PROBLEM TO WORK ON
A faithful copy of all the records is needed, with the pictures omitted.

Edit tracking data:

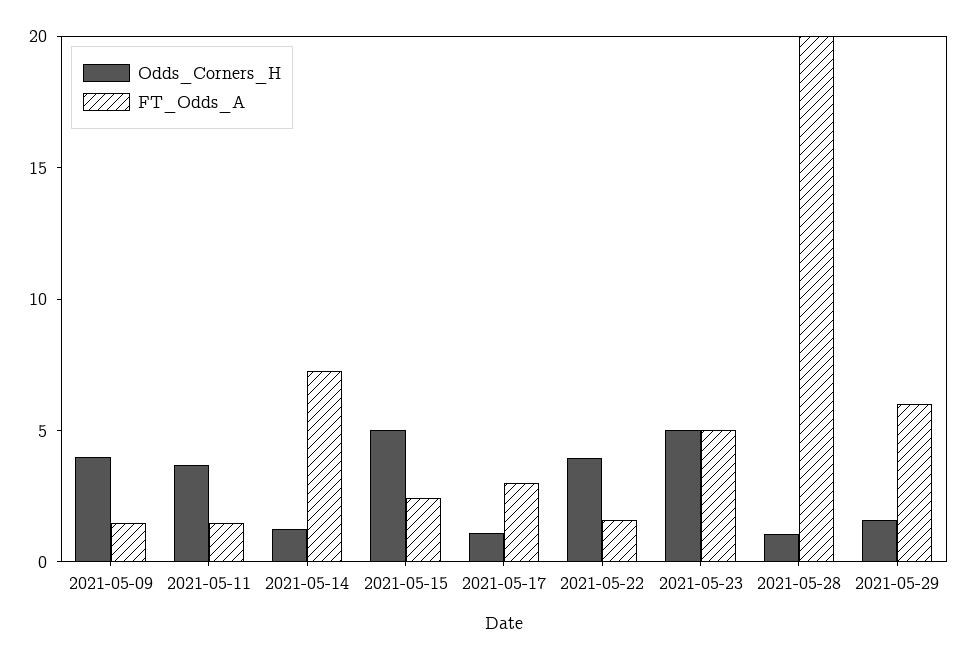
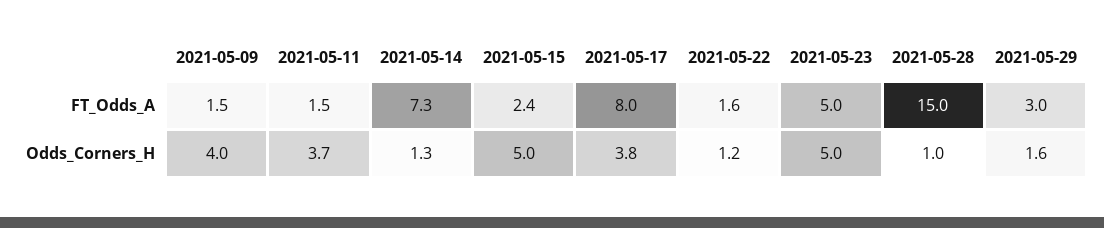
Odds_Corners_H, 2021-05-17: 1 -> 3.8
FT_Odds_A, 2021-05-17: 3 -> 8
Odds_Corners_H, 2021-05-22: 4 -> 1.2
FT_Odds_A, 2021-05-28: 20 -> 15
FT_Odds_A, 2021-05-29: 6 -> 3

COMPLETED TASK
Odds_Corners_H, 2021-05-17: 1 -> 3.8
FT_Odds_A, 2021-05-17: 3 -> 8
Odds_Corners_H, 2021-05-22: 4 -> 1.2
FT_Odds_A, 2021-05-28: 20 -> 15
FT_Odds_A, 2021-05-29: 6 -> 3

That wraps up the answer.